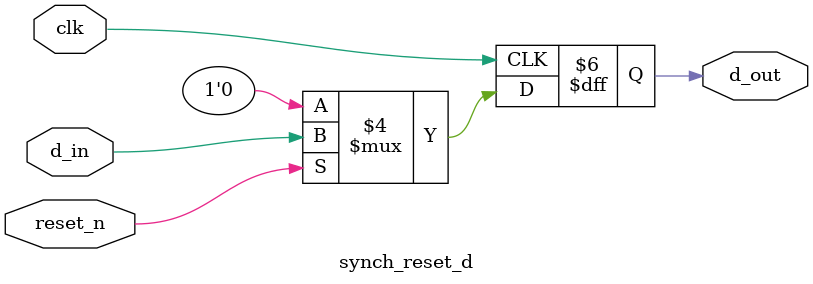
<source format=v>
`timescale 1ns / 1ps


module synch_reset_d(
                    input d_in, clk, reset_n, 
                    output reg d_out
    );
    always @(posedge clk)
    begin
        if(~reset_n)
            d_out <= 1'b0;
        else
            d_out <= d_in;    
    end
endmodule


</source>
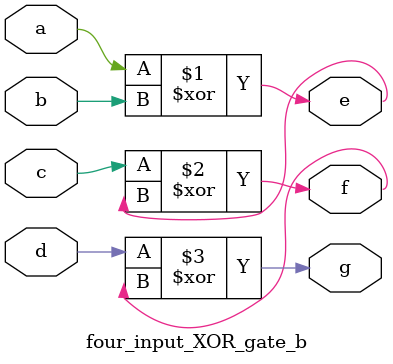
<source format=v>
`timescale 1ns / 1ps


module four_input_XOR_gate_b(
    input a, b, c, d,
    output e, f, g
    );
    assign e = a^b;
    assign f = c^e;
    assign g = d^f;
endmodule

</source>
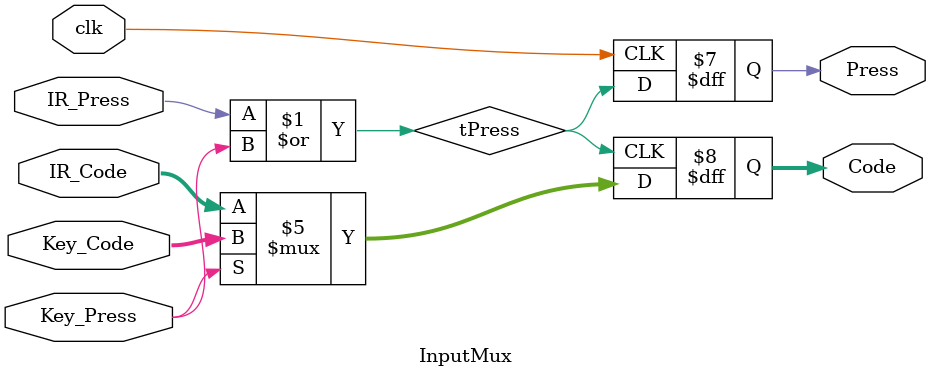
<source format=v>
module InputMux
(
	input clk,
	input [3:0]IR_Code,Key_Code,
	input IR_Press,Key_Press,
	output reg [3:0]Code,
	output reg Press
);


assign tPress = IR_Press | Key_Press;

always @(posedge tPress)
begin
	if(Key_Press)
		Code <= Key_Code;
	else
		Code <= IR_Code;
end

always @(posedge clk)
begin
	Press <= tPress;
end

endmodule



</source>
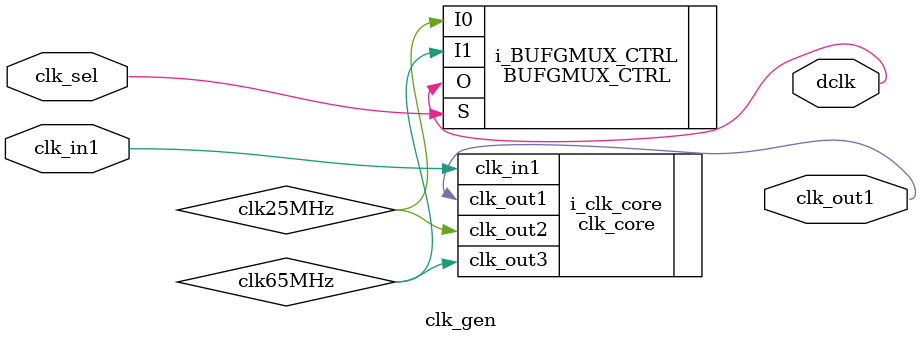
<source format=sv>

module clk_gen(
    input   logic       clk_in1,      //system clock 100MHz
    input   logic       clk_sel,        //clock select
    output  logic       clk_out1,       //100MHz
    output  logic       dclk    );      //display clock  25MHz or 65MHz

//internal signal declare
logic   clk25MHz;
logic   clk65MHz;


// MMCM instance
clk_core i_clk_core   (
    // Clock out ports
    .clk_out1(clk_out1),     // output clk_out1 100MHz
    .clk_out2(clk25MHz),     // output clk_out2 25MHz
    .clk_out3(clk65MHz),     // output clk_out3 65MHz
   // Clock in ports
    .clk_in1(clk_in1)      // input clk_in1
);

//clock select BUFG
BUFGMUX_CTRL i_BUFGMUX_CTRL (
    .O(dclk),   // 1-bit output: Clock output
    .I0(clk25MHz), // 1-bit input: Clock input (S=0)
    .I1(clk65MHz), // 1-bit input: Clock input (S=1)
    .S(clk_sel)    // 1-bit input: Clock select
);
    
endmodule 

</source>
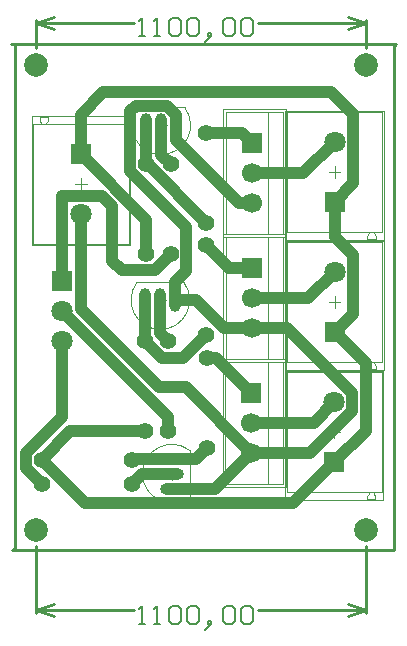
<source format=gbl>
G04*
G04 #@! TF.GenerationSoftware,Altium Limited,Altium Designer,19.0.15 (446)*
G04*
G04 Layer_Physical_Order=2*
G04 Layer_Color=16711680*
%FSLAX44Y44*%
%MOMM*%
G71*
G01*
G75*
%ADD12C,0.2540*%
%ADD13C,0.1000*%
%ADD14C,0.0500*%
%ADD25C,2.0066*%
%ADD26C,1.8000*%
%ADD27R,1.8000X1.8000*%
%ADD28C,1.4000*%
%ADD29O,1.0000X2.0000*%
%ADD30O,1.0000X2.0000*%
%ADD31O,2.0000X1.0000*%
%ADD32O,2.0000X1.0000*%
%ADD33C,1.7000*%
%ADD34R,1.7000X1.7000*%
%ADD35C,0.1524*%
%ADD36C,1.0160*%
D12*
X197000Y63000D02*
Y490000D01*
X195000Y61000D02*
X197000Y63000D01*
X195000Y61000D02*
X518000D01*
Y488000D01*
X520000Y490000D01*
X194000D02*
X520000D01*
X214630Y8126D02*
Y65151D01*
X494030Y8126D02*
Y65151D01*
X214630Y10666D02*
X297958D01*
X402574D02*
X494030D01*
X214630D02*
X229870Y5586D01*
X214630Y10666D02*
X229870Y15746D01*
X478790D02*
X494030Y10666D01*
X478790Y5586D02*
X494030Y10666D01*
Y486029D02*
Y510540D01*
X214630Y486029D02*
Y510540D01*
X402574Y508000D02*
X494030D01*
X214630D02*
X297958D01*
X478790Y513080D02*
X494030Y508000D01*
X478790Y502920D02*
X494030Y508000D01*
X214630D02*
X229870Y502920D01*
X214630Y508000D02*
X229870Y513080D01*
D13*
X300500Y288000D02*
G03*
X340100Y288000I19800J-15000D01*
G01*
X301200Y436112D02*
G03*
X340800Y436112I19800J-15000D01*
G01*
X345000Y145800D02*
G03*
X345000Y106200I-15000J-19800D01*
G01*
X218130Y424982D02*
X219629Y423200D01*
Y421913D02*
Y423200D01*
X218130Y424984D02*
Y427612D01*
X293398Y320313D02*
Y421913D01*
X212399Y320313D02*
Y421913D01*
X293398D01*
X212399Y320313D02*
X293398D01*
X218130Y427612D02*
X225267D01*
X225268Y427611D01*
Y424984D02*
Y427613D01*
X223768Y421913D02*
Y423200D01*
X225270Y424982D01*
X501000Y219297D02*
X502499Y217514D01*
X501000Y219297D02*
Y220583D01*
X502499Y214884D02*
Y217512D01*
X427230Y220583D02*
Y322183D01*
X508230Y220583D02*
Y322183D01*
X427230Y220583D02*
X508230D01*
X427230Y322183D02*
X508230D01*
X495362Y214884D02*
X502499D01*
X495361Y214885D02*
X495362Y214884D01*
X495361Y214883D02*
Y217513D01*
X496861Y219297D02*
Y220583D01*
X495359Y217514D02*
X496861Y219297D01*
X500855Y109061D02*
X502354Y107278D01*
X500855Y109061D02*
Y110347D01*
X502354Y104648D02*
Y107276D01*
X427085Y110347D02*
Y211947D01*
X508085Y110347D02*
Y211947D01*
X427085Y110347D02*
X508085D01*
X427085Y211947D02*
X508085D01*
X495217Y104648D02*
X502354D01*
X495216Y104649D02*
X495217Y104648D01*
X495216Y104647D02*
Y107277D01*
X496716Y109061D02*
Y110347D01*
X495214Y107278D02*
X496716Y109061D01*
X501000Y329425D02*
X502499Y327642D01*
X501000Y329425D02*
Y330711D01*
X502499Y325012D02*
Y327640D01*
X427230Y330711D02*
Y432311D01*
X508230Y330711D02*
Y432311D01*
X427230Y330711D02*
X508230D01*
X427230Y432311D02*
X508230D01*
X495362Y325012D02*
X502499D01*
X495361Y325013D02*
X495362Y325012D01*
X495361Y325011D02*
Y327640D01*
X496861Y329425D02*
Y330711D01*
X495359Y327642D02*
X496861Y329425D01*
X300500Y288000D02*
X340100D01*
X301200Y436112D02*
X340800D01*
X345000Y106200D02*
Y145800D01*
X411680Y329104D02*
Y432104D01*
X375680Y329104D02*
X424180D01*
X375680Y432104D02*
X424180D01*
Y329104D02*
Y432104D01*
X375680Y329104D02*
Y432104D01*
X411680Y223186D02*
Y326186D01*
X375680Y223186D02*
X424180D01*
X375680Y326186D02*
X424180D01*
Y223186D02*
Y326186D01*
X375680Y223186D02*
Y326186D01*
X411426Y117522D02*
Y220522D01*
X375426Y117522D02*
X423926D01*
X375426Y220522D02*
X423926D01*
Y117522D02*
Y220522D01*
X375426Y117522D02*
Y220522D01*
X252900Y366112D02*
Y376112D01*
X247900Y371112D02*
X257900D01*
X467729Y266384D02*
Y276384D01*
X462729Y271384D02*
X472729D01*
X467584Y156148D02*
Y166148D01*
X462584Y161148D02*
X472584D01*
X467729Y376512D02*
Y386512D01*
X462729Y381512D02*
X472729D01*
X320300Y268000D02*
Y278000D01*
X315300Y273000D02*
X325300D01*
X316000Y421112D02*
X326000D01*
X321000Y416112D02*
Y426112D01*
X330000Y121000D02*
Y131000D01*
X325000Y126000D02*
X335000D01*
X397480Y375604D02*
Y385604D01*
X392480Y380604D02*
X402480D01*
X397480Y269686D02*
Y279686D01*
X392480Y274686D02*
X402480D01*
X397226Y164022D02*
Y174022D01*
X392226Y169022D02*
X402226D01*
D14*
X211400Y319313D02*
X294400D01*
X294399D02*
Y428611D01*
X211400Y319313D02*
Y428611D01*
X294399D01*
X426229Y323183D02*
X509230D01*
X426230Y213885D02*
Y323183D01*
X509230Y213885D02*
Y323183D01*
X426230Y213885D02*
X509230D01*
X426085Y212947D02*
X509085D01*
X426085Y103649D02*
Y212947D01*
X509085Y103649D02*
Y212947D01*
X426085Y103649D02*
X509085D01*
X426229Y433311D02*
X509230D01*
X426230Y324013D02*
Y433311D01*
X509230Y324013D02*
Y433311D01*
X426230Y324013D02*
X509230D01*
X373180Y326604D02*
X426680D01*
X373180Y434604D02*
X426680D01*
Y326604D02*
Y434604D01*
X373180Y326604D02*
Y434604D01*
Y220686D02*
X426680D01*
X373180Y328686D02*
X426680D01*
Y220686D02*
Y328686D01*
X373180Y220686D02*
Y328686D01*
X372926Y115022D02*
X426426D01*
X372926Y223022D02*
X426426D01*
Y115022D02*
Y223022D01*
X372926Y115022D02*
Y223022D01*
D25*
X494030Y78740D02*
D03*
X214630D02*
D03*
X494030Y472440D02*
D03*
X214630D02*
D03*
D26*
X252900Y345712D02*
D03*
X467729Y296784D02*
D03*
X467584Y186548D02*
D03*
X467729Y406912D02*
D03*
X237000Y264112D02*
D03*
Y238712D02*
D03*
D27*
X252900Y396512D02*
D03*
X467729Y245984D02*
D03*
X467584Y135748D02*
D03*
X467729Y356112D02*
D03*
X237000Y289512D02*
D03*
D28*
X359460Y147990D02*
D03*
Y224190D02*
D03*
X307000Y161900D02*
D03*
Y238100D02*
D03*
X327000Y161900D02*
D03*
Y238100D02*
D03*
X308300Y388000D02*
D03*
Y311800D02*
D03*
X296100Y138000D02*
D03*
X219900D02*
D03*
X329000Y311800D02*
D03*
Y388000D02*
D03*
X219900Y117000D02*
D03*
X296100D02*
D03*
X359206Y243240D02*
D03*
Y319440D02*
D03*
Y338236D02*
D03*
Y414436D02*
D03*
D29*
X307600Y273000D02*
D03*
X333000D02*
D03*
X333700Y421112D02*
D03*
X308300D02*
D03*
D30*
X320300Y273000D02*
D03*
X321000Y421112D02*
D03*
D31*
X330000Y113300D02*
D03*
Y138700D02*
D03*
D32*
Y126000D02*
D03*
D33*
X397480Y355204D02*
D03*
Y380604D02*
D03*
Y249286D02*
D03*
Y274686D02*
D03*
X397226Y143622D02*
D03*
Y169022D02*
D03*
D34*
X397480Y406004D02*
D03*
Y300086D02*
D03*
X397226Y194422D02*
D03*
D35*
X302022Y-1015D02*
X307100D01*
X304561D01*
Y14220D01*
X302022Y11681D01*
X314718Y-1015D02*
X319796D01*
X317257D01*
Y14220D01*
X314718Y11681D01*
X327413D02*
X329953Y14220D01*
X335031D01*
X337570Y11681D01*
Y1524D01*
X335031Y-1015D01*
X329953D01*
X327413Y1524D01*
Y11681D01*
X342648D02*
X345188Y14220D01*
X350266D01*
X352805Y11681D01*
Y1524D01*
X350266Y-1015D01*
X345188D01*
X342648Y1524D01*
Y11681D01*
X360423Y-3554D02*
X362962Y-1015D01*
Y1524D01*
X360423D01*
Y-1015D01*
X362962D01*
X360423Y-3554D01*
X357883Y-6094D01*
X373119Y11681D02*
X375658Y14220D01*
X380736D01*
X383275Y11681D01*
Y1524D01*
X380736Y-1015D01*
X375658D01*
X373119Y1524D01*
Y11681D01*
X388354D02*
X390893Y14220D01*
X395971D01*
X398510Y11681D01*
Y1524D01*
X395971Y-1015D01*
X390893D01*
X388354Y1524D01*
Y11681D01*
X302022Y496319D02*
X307100D01*
X304561D01*
Y511554D01*
X302022Y509015D01*
X314718Y496319D02*
X319796D01*
X317257D01*
Y511554D01*
X314718Y509015D01*
X327413D02*
X329953Y511554D01*
X335031D01*
X337570Y509015D01*
Y498858D01*
X335031Y496319D01*
X329953D01*
X327413Y498858D01*
Y509015D01*
X342648D02*
X345188Y511554D01*
X350266D01*
X352805Y509015D01*
Y498858D01*
X350266Y496319D01*
X345188D01*
X342648Y498858D01*
Y509015D01*
X360423Y493780D02*
X362962Y496319D01*
Y498858D01*
X360423D01*
Y496319D01*
X362962D01*
X360423Y493780D01*
X357883Y491241D01*
X373119Y509015D02*
X375658Y511554D01*
X380736D01*
X383275Y509015D01*
Y498858D01*
X380736Y496319D01*
X375658D01*
X373119Y498858D01*
Y509015D01*
X388354D02*
X390893Y511554D01*
X395971D01*
X398510Y509015D01*
Y498858D01*
X395971Y496319D01*
X390893D01*
X388354Y498858D01*
Y509015D01*
D36*
X206472Y143452D02*
X237000Y173979D01*
X206472Y130428D02*
Y143452D01*
X237000Y173979D02*
Y238712D01*
X206472Y130428D02*
X219900Y117000D01*
Y138000D02*
X256900Y101000D01*
X219900Y138000D02*
X243800Y161900D01*
X237000Y360840D02*
X237460Y361300D01*
X237000Y289512D02*
Y360840D01*
X237460Y361300D02*
X270767D01*
X294864Y382556D02*
Y432864D01*
X299500Y437500D01*
X325663D01*
X483332Y371715D02*
Y430668D01*
X465070Y448930D02*
X483332Y430668D01*
X271930Y448930D02*
X465070D01*
X252900Y429900D02*
X271930Y448930D01*
X252900Y396512D02*
Y429900D01*
X325663Y437500D02*
X333620Y429543D01*
Y421192D02*
Y429543D01*
Y421192D02*
X333700Y421112D01*
X432836Y101000D02*
X467584Y135748D01*
X256900Y101000D02*
X432836D01*
X333700Y408290D02*
Y421112D01*
Y408290D02*
X386786Y355204D01*
X397480D01*
X397226Y143622D02*
X447374D01*
X482934Y179182D01*
Y193914D01*
X427562Y249286D02*
X482934Y193914D01*
X397480Y249286D02*
X427562D01*
X294864Y382556D02*
X342362Y335058D01*
Y297510D02*
Y335058D01*
X333000Y288148D02*
X342362Y297510D01*
X333000Y273000D02*
Y288148D01*
Y273000D02*
X350144D01*
X373858Y249286D01*
X397480D01*
X252900Y396512D02*
X308300Y341112D01*
Y311800D02*
Y341112D01*
X243800Y161900D02*
X307000D01*
X359206Y319440D02*
X378560Y300086D01*
X397480D01*
X339598Y223632D02*
X359206Y243240D01*
X321468Y223632D02*
X339598D01*
X307000Y238100D02*
X321468Y223632D01*
X305100Y126000D02*
X330000D01*
X296100Y117000D02*
X305100Y126000D01*
X296100Y138000D02*
X296800Y138700D01*
X330000D01*
X350169D01*
X359460Y147990D01*
X237000Y264112D02*
X327000Y174112D01*
Y161900D02*
Y174112D01*
X397226Y169022D02*
X450058D01*
X467584Y186548D01*
X467729Y356112D02*
X483332Y371715D01*
X341854Y198994D02*
X397226Y143622D01*
X319398Y198994D02*
X341854D01*
X252900Y265492D02*
X319398Y198994D01*
X252900Y265492D02*
Y345712D01*
X467729Y245984D02*
X494364Y219349D01*
Y162528D02*
Y219349D01*
X467584Y135748D02*
X494364Y162528D01*
X307000Y238100D02*
X307520Y272920D01*
X307600Y273000D01*
X367458Y224190D02*
X397226Y194422D01*
X359460Y224190D02*
X367458D01*
X330000Y113300D02*
X366904D01*
X397226Y143622D01*
X315508Y298308D02*
X329000Y311800D01*
X287644Y298308D02*
X315508D01*
X279516Y306436D02*
X287644Y298308D01*
X279516Y306436D02*
Y352551D01*
X270767Y361300D02*
X279516Y352551D01*
X308300Y388000D02*
X309442D01*
X359206Y338236D01*
X397480Y380604D02*
X441421D01*
X467729Y406912D01*
X320300Y244800D02*
X327000Y238100D01*
X320300Y244800D02*
Y273000D01*
X321000Y396000D02*
X329000Y388000D01*
X321000Y396000D02*
Y421112D01*
X359206Y414436D02*
X389048D01*
X397480Y406004D01*
X467729Y245984D02*
X483079Y261334D01*
Y311098D01*
X467729Y326448D02*
X483079Y311098D01*
X467729Y326448D02*
Y356112D01*
X308300Y388000D02*
Y421112D01*
X397480Y274686D02*
X445631D01*
X467729Y296784D01*
M02*

</source>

....

• _Job_
Here, the lines to copy run from the one containing "X319398Y198994D01*" to the final line of the listing; copy them exactly and nothing else.

• _Reply_
X319398Y198994D01*
X252900Y265492D02*
Y345712D01*
X467729Y245984D02*
X494364Y219349D01*
Y162528D02*
Y219349D01*
X467584Y135748D02*
X494364Y162528D01*
X307000Y238100D02*
X307520Y272920D01*
X307600Y273000D01*
X367458Y224190D02*
X397226Y194422D01*
X359460Y224190D02*
X367458D01*
X330000Y113300D02*
X366904D01*
X397226Y143622D01*
X315508Y298308D02*
X329000Y311800D01*
X287644Y298308D02*
X315508D01*
X279516Y306436D02*
X287644Y298308D01*
X279516Y306436D02*
Y352551D01*
X270767Y361300D02*
X279516Y352551D01*
X308300Y388000D02*
X309442D01*
X359206Y338236D01*
X397480Y380604D02*
X441421D01*
X467729Y406912D01*
X320300Y244800D02*
X327000Y238100D01*
X320300Y244800D02*
Y273000D01*
X321000Y396000D02*
X329000Y388000D01*
X321000Y396000D02*
Y421112D01*
X359206Y414436D02*
X389048D01*
X397480Y406004D01*
X467729Y245984D02*
X483079Y261334D01*
Y311098D01*
X467729Y326448D02*
X483079Y311098D01*
X467729Y326448D02*
Y356112D01*
X308300Y388000D02*
Y421112D01*
X397480Y274686D02*
X445631D01*
X467729Y296784D01*
M02*

</source>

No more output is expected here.